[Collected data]
----------

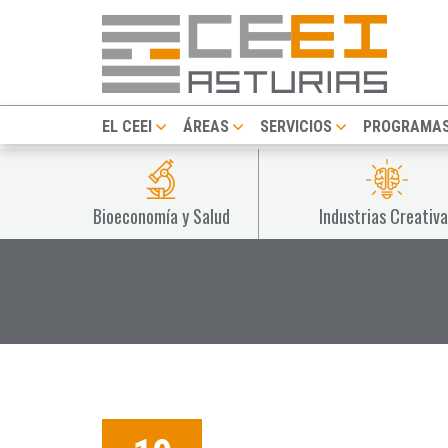
EL CEEI
ÁREAS
SERVICIOS
PROGRAMA
Bioeconomía y Salud
Industrias Creativa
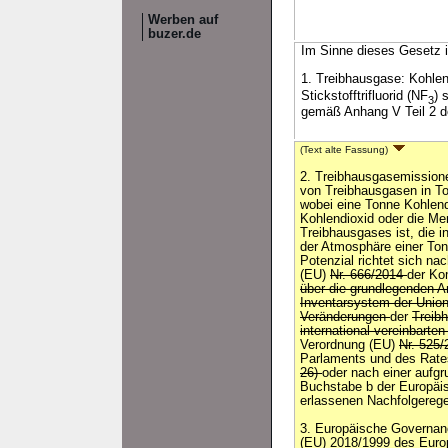
Werben auf
buzer.de
Im Sinne dieses Gesetz i
1. Treibhausgase: Kohle
Stickstofftrifluorid (NF
) 
3
gemäß Anhang V Teil 2 d
(Text alte Fassung)
2. Treibhausgasemissione
von Treibhausgasen in To
wobei eine Tonne Kohlend
Kohlendioxid oder die Me
Treibhausgases ist, die 
der Atmosphäre einer Ton
Potenzial richtet sich na
(EU)
Nr. 666/2014
der K
über die grundlegenden A
Inventarsystem der Unio
Veränderungen
der
Treib
international vereinbarten
Verordnung (EU)
Nr. 525
Parlaments und des Rate
26)
oder nach einer aufgr
Buchstabe b der Europäi
erlassenen Nachfolgerege
3. Europäische Governan
(EU) 2018/1999 des Euro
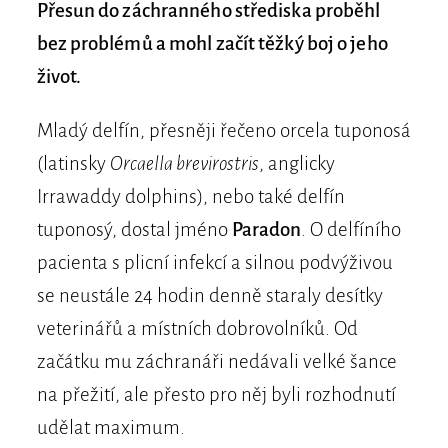
Přesun do záchranného střediska proběhl
bez problémů a mohl začít těžký boj o jeho
život.
Mladý delfín, přesněji řečeno orcela tuponosá
(latinsky
Orcaella brevirostris
, anglicky
Irrawaddy dolphins), nebo také delfín
tuponosý, dostal jméno
Paradon
. O delfíního
pacienta s plicní infekcí a silnou podvýživou
se neustále 24 hodin denně staraly desítky
veterinářů a místních dobrovolníků. Od
začátku mu záchranáři nedávali velké šance
na přežití, ale přesto pro něj byli rozhodnutí
udělat maximum.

----------

Task:
How many lines in the records include "oder"? Answer with the number alone.

Final answer:
2